== Material provided ==

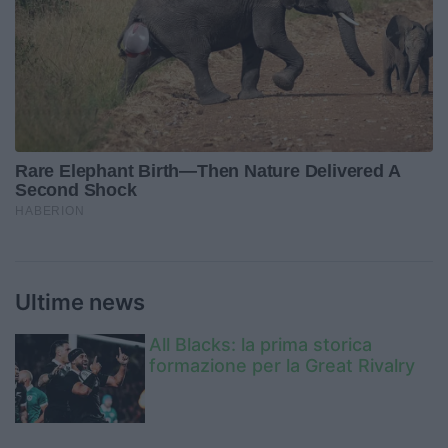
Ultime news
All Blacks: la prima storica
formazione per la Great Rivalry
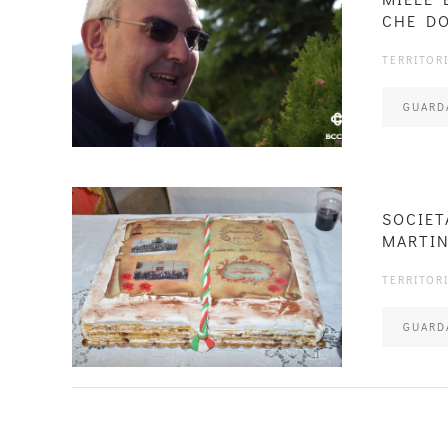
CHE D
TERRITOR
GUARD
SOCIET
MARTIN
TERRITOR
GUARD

===
== Material provided ==

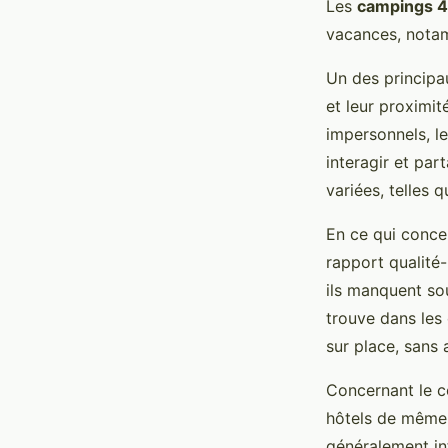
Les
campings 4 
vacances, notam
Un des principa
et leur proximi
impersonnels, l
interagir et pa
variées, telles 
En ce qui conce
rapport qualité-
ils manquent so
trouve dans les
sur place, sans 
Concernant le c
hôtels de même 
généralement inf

===

▸ **What to work on**: Copy the entries above exactly, but only from the line holding "Concernant le c" through the line holding "généralement inf", both included.

▸ **Your solution**:
Concernant le c
hôtels de même 
généralement inf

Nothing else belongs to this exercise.